Former Department of Health (DOH) secretaries and medical experts have welcomed the recent decision of a Quezon City Regional Trial Court (RTC) dismissing the Dengvaxia cases against past Health Secretary Janette Garin and other doctors for lack of sufficient evidence.
“We are pleased and very thankful to note the decision of the QC-RTC. This was the state of how the justice system works – haphazard accusations without real fact-checking and believing non-experts,” Doctors for Truth and Public Welfare (DTPW) convenor Dr. Minguita Padilla said in a statement.
“The prosecution and its supoosed star witnesses, Dr. Clarito Cairo, Dr. Tony Leachon, and Dr. Erwin Erfe, could not cite any concrete evidence that came with the hasty accusations.
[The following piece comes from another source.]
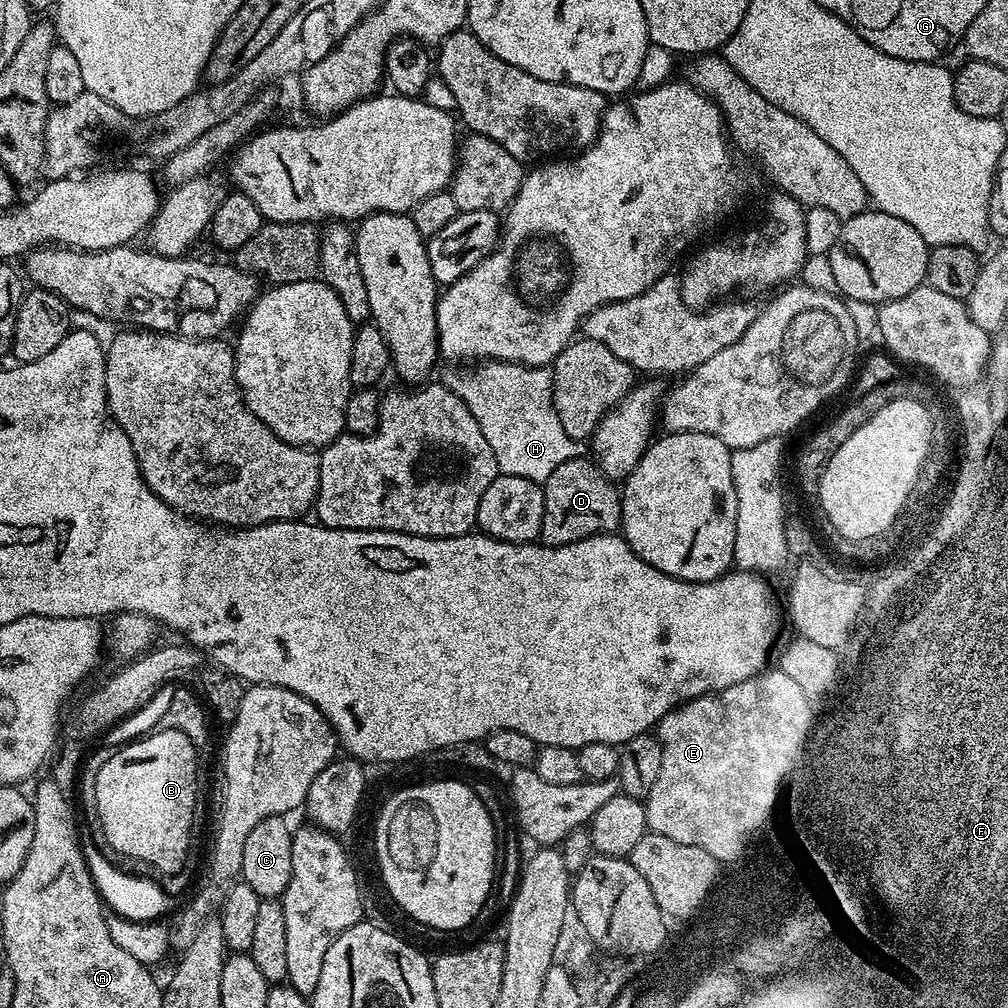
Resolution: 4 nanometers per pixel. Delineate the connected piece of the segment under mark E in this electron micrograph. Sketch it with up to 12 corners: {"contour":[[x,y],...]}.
{"contour":[[790,674],[673,708],[649,829],[736,856],[808,708]]}

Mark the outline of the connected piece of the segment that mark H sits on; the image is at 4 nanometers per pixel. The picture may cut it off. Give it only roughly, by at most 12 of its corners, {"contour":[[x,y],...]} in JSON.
{"contour":[[490,360],[442,376],[502,476],[543,485],[581,455],[552,373]]}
They misrepresented themselves as experts in the trial and their testimonies were declared inadmissible,” she added.
According to the decision of RTC Branch 229, penned by Presiding Judge Cleto R. Villacorta III, the prosecution’s witnesses were not real experts to offer an opinion on Dengvaxia that resulted in the dismissal of the cases: “Expert witnesses have a special duty to the court to provide fair, objective, and non-partisan assistance.”
The RTC said an expert opinion, to be admissible as evidence, must come from a credible expert who has special knowledge, skill, or training; it must be derived using sound “scientific” principles and methodology, not based on hearsay.
Meanwhile, former Health Secretary Dr. Esperanza Cabral, convenor of DTPW, pointed out damage caused by false allegations included the erosion of trust in Philippine public health, which has likely led to preventable deaths and illnesses if the people have not rejected vaccinations.
“All these accusations were based on misinformation and had politicized the noble intent of public health,” Cabral said.